The pair of us cross the road to the “beach” and head to the water’s edge for the feet dipping ceremony, where we are joined by Willem and Leendert. I’m keen to be on my way so leave them dunking soft toys in the sea and head along the beach a short way before taking to the streets again. I’ve decided to head up to McCaig’s Tower and thence through the lanes to join my route.
My route through the lanes is thwarted in a private estate when half the roads/paths on the map don’t appear to exist in reality – or if they do not without walking halfway across someone’s garden. I retreat to the town and take a more conventional way along the minor roads. Eventually, I’m on the good track that runs parallel to the railway which will take me to Connell Bridge.

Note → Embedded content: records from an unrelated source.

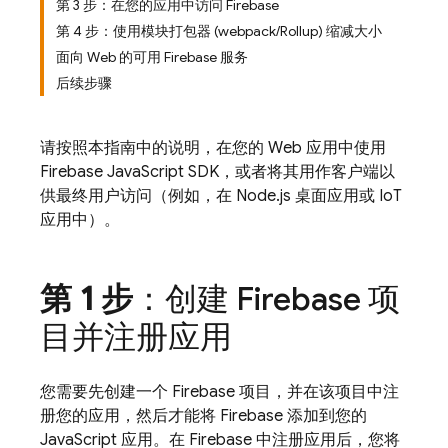
第 3 步：在您的应用中访问 Firebase
第 4 步：使用模块打包器 (webpack/Rollup) 缩减大小
面向 Web 的可用 Firebase 服务
后续步骤
请按照本指南中的说明，在您的 Web 应用中使用
Firebase
JavaScript
SDK，或者将其用作客户端以
供最终用户访问（例如，在 Node.js 桌面应用或 IoT
应用中）。
第 1 步
：创建 Firebase 项
目并注册应用
您需要先创建一个 Firebase 项目，并在该项目中注
册您的应用，然后才能将 Firebase 添加到您的
JavaScript 应用。在 Firebase 中注册应用后，您将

The bridge is crossed, the Falls of Lora are nothing special today though.
Now for some road walking which by mid-afternoon brings me to Bonawe and a timely bus shelter just as the rain starts. It’s also right next to a phone mast – if only I could camp here!
It takes a bit of gee-ing myself up to get going again, but I’ve nearly covered my planned distance for the day so get on with it. The road is soon left behind as I reach the quarry and pick my way carefully on the manky track past it. I start looking out for camp spots, which aren’t that promising. Specifically, the one I put down on the route sheet is utter rubbish. I find some water though, so fill up and decide to simply stop when I see something worthwhile. It’s another 5km to Cadderlie Bothy, which feels a bit beyond me for today. My pack is heavy, weighed down with food to get me to Braemar on day 9, with only a limited resupply in Dalwhinnie, so I’m not really up for doing the best part of 30km on my first day.

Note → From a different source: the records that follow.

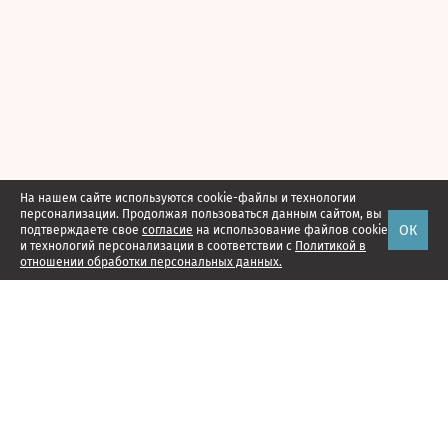
На нашем сайте используются cookie-файлы и технологии
персонализации. Продолжая пользоваться данным сайтом, вы
ОК
подтверждаете свое
согласие
на использование файлов cookie
и технологий персонализации в соответствии с
Политикой в
отношении обработки персональных данных.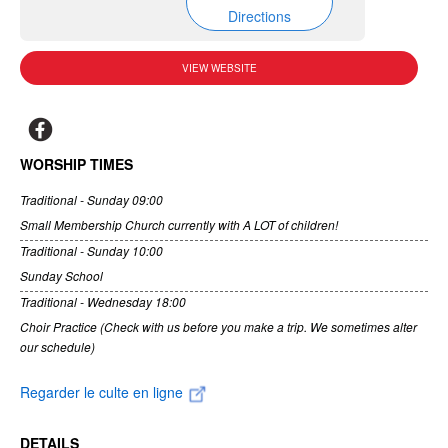
Directions
VIEW WEBSITE
WORSHIP TIMES
Traditional - Sunday 09:00
Small Membership Church currently with A LOT of children!
Traditional - Sunday 10:00
Sunday School
Traditional - Wednesday 18:00
Choir Practice (Check with us before you make a trip. We sometimes alter
our schedule)
Regarder le culte en ligne
DETAILS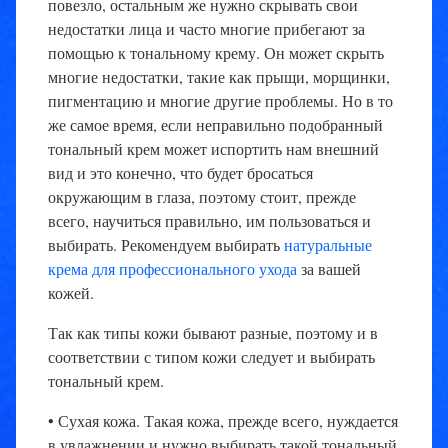
повезло, остальным же нужно скрывать свои
недостатки лица и часто многие прибегают за
помощью к тональному крему. Он может скрыть
многие недостатки, такие как прыщи, морщинки,
пигментацию и многие другие проблемы. Но в то
же самое время, если неправильно подобранный
тональный крем может испортить нам внешний
вид и это конечно, что будет бросаться
окружающим в глаза, поэтому стоит, прежде
всего, научиться правильно, им пользоваться и
выбирать. Рекомендуем выбирать
натуральные
крема для профессионального ухода
за вашей
кожей.
Так как типы кожи бывают разные, поэтому и в
соответствии с типом кожи следует и выбирать
тональный крем.
• Сухая кожа. Такая кожа, прежде всего, нуждается
в увлажнении и нужно выбирать такой тональный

I soon spot a little track down to the water’s edge and find an ok spot at the back of the lochside beach.
5 thoughts on “TGO Challenge 2018: Day 1 – Oban to Loch Etive”
I can understand carrying a pebble (done it myself several times) but who the hell wants to carry a soggy cuddly toy around with them, dripping all over your dry stuff? Also, how did the tradition develop, what’s the symbolism behind it? All these are questions you fail to address and you leave me curious and frustrated. Not sure I can continue reading this journal now, in case you insert more cliff hangers!
I’m putting this particular instance down to some odd Dutch custom. Mind you I did spot quite a few mini cuddly toys attached to people’s packs this year. I think this may be a special sign for those “in the know”.
Ahh, like some special ‘club’ – do you think wet toys are maybe a hardcore branch of the membership? The mind, quite frankly, boggles! 😜
You do see some odd things on the Challenge.